Copy out every line of the data below with no changes.

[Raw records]
• • • • •

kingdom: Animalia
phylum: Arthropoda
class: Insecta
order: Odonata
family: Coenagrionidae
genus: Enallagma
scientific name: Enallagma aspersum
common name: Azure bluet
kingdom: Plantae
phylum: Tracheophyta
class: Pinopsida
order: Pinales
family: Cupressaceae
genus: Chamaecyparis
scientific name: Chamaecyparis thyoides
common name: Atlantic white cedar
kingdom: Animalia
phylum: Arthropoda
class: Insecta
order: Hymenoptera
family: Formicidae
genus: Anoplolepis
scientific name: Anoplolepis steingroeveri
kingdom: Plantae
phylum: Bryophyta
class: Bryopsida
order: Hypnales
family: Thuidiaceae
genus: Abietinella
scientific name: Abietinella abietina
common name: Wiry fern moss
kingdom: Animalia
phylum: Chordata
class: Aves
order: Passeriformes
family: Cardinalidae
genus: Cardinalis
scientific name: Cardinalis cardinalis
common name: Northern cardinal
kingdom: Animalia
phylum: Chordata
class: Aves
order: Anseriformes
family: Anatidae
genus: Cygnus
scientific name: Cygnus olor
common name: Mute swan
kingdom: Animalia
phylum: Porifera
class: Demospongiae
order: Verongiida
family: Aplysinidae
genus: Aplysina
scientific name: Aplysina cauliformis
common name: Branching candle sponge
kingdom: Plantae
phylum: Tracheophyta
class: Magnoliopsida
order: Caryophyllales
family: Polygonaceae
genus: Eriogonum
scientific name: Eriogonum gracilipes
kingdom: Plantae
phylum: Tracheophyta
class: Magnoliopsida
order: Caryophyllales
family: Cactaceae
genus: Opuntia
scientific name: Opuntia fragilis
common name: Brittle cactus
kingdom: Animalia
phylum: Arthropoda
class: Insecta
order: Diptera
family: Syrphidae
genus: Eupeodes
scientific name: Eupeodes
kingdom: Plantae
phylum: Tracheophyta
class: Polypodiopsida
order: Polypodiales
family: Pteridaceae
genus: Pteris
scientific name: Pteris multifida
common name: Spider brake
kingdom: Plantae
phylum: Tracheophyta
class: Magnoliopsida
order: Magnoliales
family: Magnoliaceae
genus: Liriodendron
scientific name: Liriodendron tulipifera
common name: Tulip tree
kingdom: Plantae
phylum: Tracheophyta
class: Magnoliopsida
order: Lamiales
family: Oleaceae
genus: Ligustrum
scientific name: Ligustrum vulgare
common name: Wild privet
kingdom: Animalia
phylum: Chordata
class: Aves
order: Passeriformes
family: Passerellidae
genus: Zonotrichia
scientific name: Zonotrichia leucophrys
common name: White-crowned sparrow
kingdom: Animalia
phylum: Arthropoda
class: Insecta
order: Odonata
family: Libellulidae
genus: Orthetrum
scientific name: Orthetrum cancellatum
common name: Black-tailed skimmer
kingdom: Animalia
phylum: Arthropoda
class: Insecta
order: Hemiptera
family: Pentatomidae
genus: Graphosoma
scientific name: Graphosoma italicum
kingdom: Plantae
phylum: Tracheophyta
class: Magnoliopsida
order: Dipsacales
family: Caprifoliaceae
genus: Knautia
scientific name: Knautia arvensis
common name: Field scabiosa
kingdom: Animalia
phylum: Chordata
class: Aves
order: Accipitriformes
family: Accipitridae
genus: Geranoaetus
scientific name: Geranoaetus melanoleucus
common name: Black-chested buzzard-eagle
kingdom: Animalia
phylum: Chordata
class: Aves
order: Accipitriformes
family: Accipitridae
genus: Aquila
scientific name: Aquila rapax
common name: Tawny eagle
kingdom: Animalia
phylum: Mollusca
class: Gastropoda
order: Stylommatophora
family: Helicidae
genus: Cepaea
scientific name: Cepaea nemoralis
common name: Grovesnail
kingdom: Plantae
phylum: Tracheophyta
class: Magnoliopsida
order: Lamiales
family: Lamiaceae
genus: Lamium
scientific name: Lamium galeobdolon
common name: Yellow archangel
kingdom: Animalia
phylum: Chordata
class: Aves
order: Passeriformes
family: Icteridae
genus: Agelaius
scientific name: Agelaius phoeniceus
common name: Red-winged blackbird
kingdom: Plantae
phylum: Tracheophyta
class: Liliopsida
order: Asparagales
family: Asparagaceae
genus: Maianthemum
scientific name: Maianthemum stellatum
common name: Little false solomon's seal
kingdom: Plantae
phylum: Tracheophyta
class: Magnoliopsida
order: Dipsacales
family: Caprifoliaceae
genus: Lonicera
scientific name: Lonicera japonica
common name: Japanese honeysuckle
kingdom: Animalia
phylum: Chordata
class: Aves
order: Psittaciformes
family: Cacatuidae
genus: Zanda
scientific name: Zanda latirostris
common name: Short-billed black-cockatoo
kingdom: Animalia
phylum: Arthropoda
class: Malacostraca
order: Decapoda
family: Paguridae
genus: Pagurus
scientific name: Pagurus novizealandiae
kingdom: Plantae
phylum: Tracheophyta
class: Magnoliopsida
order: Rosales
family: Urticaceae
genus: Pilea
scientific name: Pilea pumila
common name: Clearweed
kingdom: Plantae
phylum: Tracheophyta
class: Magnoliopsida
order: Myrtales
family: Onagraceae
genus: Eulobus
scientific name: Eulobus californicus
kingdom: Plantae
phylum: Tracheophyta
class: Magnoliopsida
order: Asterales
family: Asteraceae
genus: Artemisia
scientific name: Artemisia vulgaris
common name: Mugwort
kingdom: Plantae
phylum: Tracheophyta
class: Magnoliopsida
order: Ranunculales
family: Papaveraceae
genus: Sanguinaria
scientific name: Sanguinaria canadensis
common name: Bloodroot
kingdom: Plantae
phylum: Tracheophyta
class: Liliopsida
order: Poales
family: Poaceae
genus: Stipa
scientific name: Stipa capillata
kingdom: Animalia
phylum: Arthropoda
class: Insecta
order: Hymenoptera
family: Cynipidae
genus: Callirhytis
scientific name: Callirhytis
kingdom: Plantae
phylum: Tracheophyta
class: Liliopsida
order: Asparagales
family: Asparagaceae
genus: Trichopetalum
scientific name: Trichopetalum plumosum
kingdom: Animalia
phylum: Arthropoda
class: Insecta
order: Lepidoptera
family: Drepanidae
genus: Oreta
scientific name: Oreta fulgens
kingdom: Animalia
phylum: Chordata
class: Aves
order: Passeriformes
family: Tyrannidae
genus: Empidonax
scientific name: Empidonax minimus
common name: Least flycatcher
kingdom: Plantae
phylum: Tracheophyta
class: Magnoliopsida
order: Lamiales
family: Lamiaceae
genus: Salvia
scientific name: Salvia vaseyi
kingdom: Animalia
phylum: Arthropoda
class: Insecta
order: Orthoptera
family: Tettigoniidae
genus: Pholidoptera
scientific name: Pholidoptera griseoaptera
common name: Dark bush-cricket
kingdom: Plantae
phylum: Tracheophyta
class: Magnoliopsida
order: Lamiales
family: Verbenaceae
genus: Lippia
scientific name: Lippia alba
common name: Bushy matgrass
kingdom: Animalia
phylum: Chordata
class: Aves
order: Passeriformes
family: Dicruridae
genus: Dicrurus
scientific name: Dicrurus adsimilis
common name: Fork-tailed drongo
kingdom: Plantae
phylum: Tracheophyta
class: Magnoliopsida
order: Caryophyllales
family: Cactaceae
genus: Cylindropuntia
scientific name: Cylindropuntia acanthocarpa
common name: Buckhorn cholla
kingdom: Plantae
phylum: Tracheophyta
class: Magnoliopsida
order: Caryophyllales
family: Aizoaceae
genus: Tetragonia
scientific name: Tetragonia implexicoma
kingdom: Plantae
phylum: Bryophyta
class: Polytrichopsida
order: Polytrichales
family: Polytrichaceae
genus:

• • • • •

[Reply to the exercise]
kingdom: Animalia
phylum: Arthropoda
class: Insecta
order: Odonata
family: Coenagrionidae
genus: Enallagma
scientific name: Enallagma aspersum
common name: Azure bluet
kingdom: Plantae
phylum: Tracheophyta
class: Pinopsida
order: Pinales
family: Cupressaceae
genus: Chamaecyparis
scientific name: Chamaecyparis thyoides
common name: Atlantic white cedar
kingdom: Animalia
phylum: Arthropoda
class: Insecta
order: Hymenoptera
family: Formicidae
genus: Anoplolepis
scientific name: Anoplolepis steingroeveri
kingdom: Plantae
phylum: Bryophyta
class: Bryopsida
order: Hypnales
family: Thuidiaceae
genus: Abietinella
scientific name: Abietinella abietina
common name: Wiry fern moss
kingdom: Animalia
phylum: Chordata
class: Aves
order: Passeriformes
family: Cardinalidae
genus: Cardinalis
scientific name: Cardinalis cardinalis
common name: Northern cardinal
kingdom: Animalia
phylum: Chordata
class: Aves
order: Anseriformes
family: Anatidae
genus: Cygnus
scientific name: Cygnus olor
common name: Mute swan
kingdom: Animalia
phylum: Porifera
class: Demospongiae
order: Verongiida
family: Aplysinidae
genus: Aplysina
scientific name: Aplysina cauliformis
common name: Branching candle sponge
kingdom: Plantae
phylum: Tracheophyta
class: Magnoliopsida
order: Caryophyllales
family: Polygonaceae
genus: Eriogonum
scientific name: Eriogonum gracilipes
kingdom: Plantae
phylum: Tracheophyta
class: Magnoliopsida
order: Caryophyllales
family: Cactaceae
genus: Opuntia
scientific name: Opuntia fragilis
common name: Brittle cactus
kingdom: Animalia
phylum: Arthropoda
class: Insecta
order: Diptera
family: Syrphidae
genus: Eupeodes
scientific name: Eupeodes
kingdom: Plantae
phylum: Tracheophyta
class: Polypodiopsida
order: Polypodiales
family: Pteridaceae
genus: Pteris
scientific name: Pteris multifida
common name: Spider brake
kingdom: Plantae
phylum: Tracheophyta
class: Magnoliopsida
order: Magnoliales
family: Magnoliaceae
genus: Liriodendron
scientific name: Liriodendron tulipifera
common name: Tulip tree
kingdom: Plantae
phylum: Tracheophyta
class: Magnoliopsida
order: Lamiales
family: Oleaceae
genus: Ligustrum
scientific name: Ligustrum vulgare
common name: Wild privet
kingdom: Animalia
phylum: Chordata
class: Aves
order: Passeriformes
family: Passerellidae
genus: Zonotrichia
scientific name: Zonotrichia leucophrys
common name: White-crowned sparrow
kingdom: Animalia
phylum: Arthropoda
class: Insecta
order: Odonata
family: Libellulidae
genus: Orthetrum
scientific name: Orthetrum cancellatum
common name: Black-tailed skimmer
kingdom: Animalia
phylum: Arthropoda
class: Insecta
order: Hemiptera
family: Pentatomidae
genus: Graphosoma
scientific name: Graphosoma italicum
kingdom: Plantae
phylum: Tracheophyta
class: Magnoliopsida
order: Dipsacales
family: Caprifoliaceae
genus: Knautia
scientific name: Knautia arvensis
common name: Field scabiosa
kingdom: Animalia
phylum: Chordata
class: Aves
order: Accipitriformes
family: Accipitridae
genus: Geranoaetus
scientific name: Geranoaetus melanoleucus
common name: Black-chested buzzard-eagle
kingdom: Animalia
phylum: Chordata
class: Aves
order: Accipitriformes
family: Accipitridae
genus: Aquila
scientific name: Aquila rapax
common name: Tawny eagle
kingdom: Animalia
phylum: Mollusca
class: Gastropoda
order: Stylommatophora
family: Helicidae
genus: Cepaea
scientific name: Cepaea nemoralis
common name: Grovesnail
kingdom: Plantae
phylum: Tracheophyta
class: Magnoliopsida
order: Lamiales
family: Lamiaceae
genus: Lamium
scientific name: Lamium galeobdolon
common name: Yellow archangel
kingdom: Animalia
phylum: Chordata
class: Aves
order: Passeriformes
family: Icteridae
genus: Agelaius
scientific name: Agelaius phoeniceus
common name: Red-winged blackbird
kingdom: Plantae
phylum: Tracheophyta
class: Liliopsida
order: Asparagales
family: Asparagaceae
genus: Maianthemum
scientific name: Maianthemum stellatum
common name: Little false solomon's seal
kingdom: Plantae
phylum: Tracheophyta
class: Magnoliopsida
order: Dipsacales
family: Caprifoliaceae
genus: Lonicera
scientific name: Lonicera japonica
common name: Japanese honeysuckle
kingdom: Animalia
phylum: Chordata
class: Aves
order: Psittaciformes
family: Cacatuidae
genus: Zanda
scientific name: Zanda latirostris
common name: Short-billed black-cockatoo
kingdom: Animalia
phylum: Arthropoda
class: Malacostraca
order: Decapoda
family: Paguridae
genus: Pagurus
scientific name: Pagurus novizealandiae
kingdom: Plantae
phylum: Tracheophyta
class: Magnoliopsida
order: Rosales
family: Urticaceae
genus: Pilea
scientific name: Pilea pumila
common name: Clearweed
kingdom: Plantae
phylum: Tracheophyta
class: Magnoliopsida
order: Myrtales
family: Onagraceae
genus: Eulobus
scientific name: Eulobus californicus
kingdom: Plantae
phylum: Tracheophyta
class: Magnoliopsida
order: Asterales
family: Asteraceae
genus: Artemisia
scientific name: Artemisia vulgaris
common name: Mugwort
kingdom: Plantae
phylum: Tracheophyta
class: Magnoliopsida
order: Ranunculales
family: Papaveraceae
genus: Sanguinaria
scientific name: Sanguinaria canadensis
common name: Bloodroot
kingdom: Plantae
phylum: Tracheophyta
class: Liliopsida
order: Poales
family: Poaceae
genus: Stipa
scientific name: Stipa capillata
kingdom: Animalia
phylum: Arthropoda
class: Insecta
order: Hymenoptera
family: Cynipidae
genus: Callirhytis
scientific name: Callirhytis
kingdom: Plantae
phylum: Tracheophyta
class: Liliopsida
order: Asparagales
family: Asparagaceae
genus: Trichopetalum
scientific name: Trichopetalum plumosum
kingdom: Animalia
phylum: Arthropoda
class: Insecta
order: Lepidoptera
family: Drepanidae
genus: Oreta
scientific name: Oreta fulgens
kingdom: Animalia
phylum: Chordata
class: Aves
order: Passeriformes
family: Tyrannidae
genus: Empidonax
scientific name: Empidonax minimus
common name: Least flycatcher
kingdom: Plantae
phylum: Tracheophyta
class: Magnoliopsida
order: Lamiales
family: Lamiaceae
genus: Salvia
scientific name: Salvia vaseyi
kingdom: Animalia
phylum: Arthropoda
class: Insecta
order: Orthoptera
family: Tettigoniidae
genus: Pholidoptera
scientific name: Pholidoptera griseoaptera
common name: Dark bush-cricket
kingdom: Plantae
phylum: Tracheophyta
class: Magnoliopsida
order: Lamiales
family: Verbenaceae
genus: Lippia
scientific name: Lippia alba
common name: Bushy matgrass
kingdom: Animalia
phylum: Chordata
class: Aves
order: Passeriformes
family: Dicruridae
genus: Dicrurus
scientific name: Dicrurus adsimilis
common name: Fork-tailed drongo
kingdom: Plantae
phylum: Tracheophyta
class: Magnoliopsida
order: Caryophyllales
family: Cactaceae
genus: Cylindropuntia
scientific name: Cylindropuntia acanthocarpa
common name: Buckhorn cholla
kingdom: Plantae
phylum: Tracheophyta
class: Magnoliopsida
order: Caryophyllales
family: Aizoaceae
genus: Tetragonia
scientific name: Tetragonia implexicoma
kingdom: Plantae
phylum: Bryophyta
class: Polytrichopsida
order: Polytrichales
family: Polytrichaceae
genus:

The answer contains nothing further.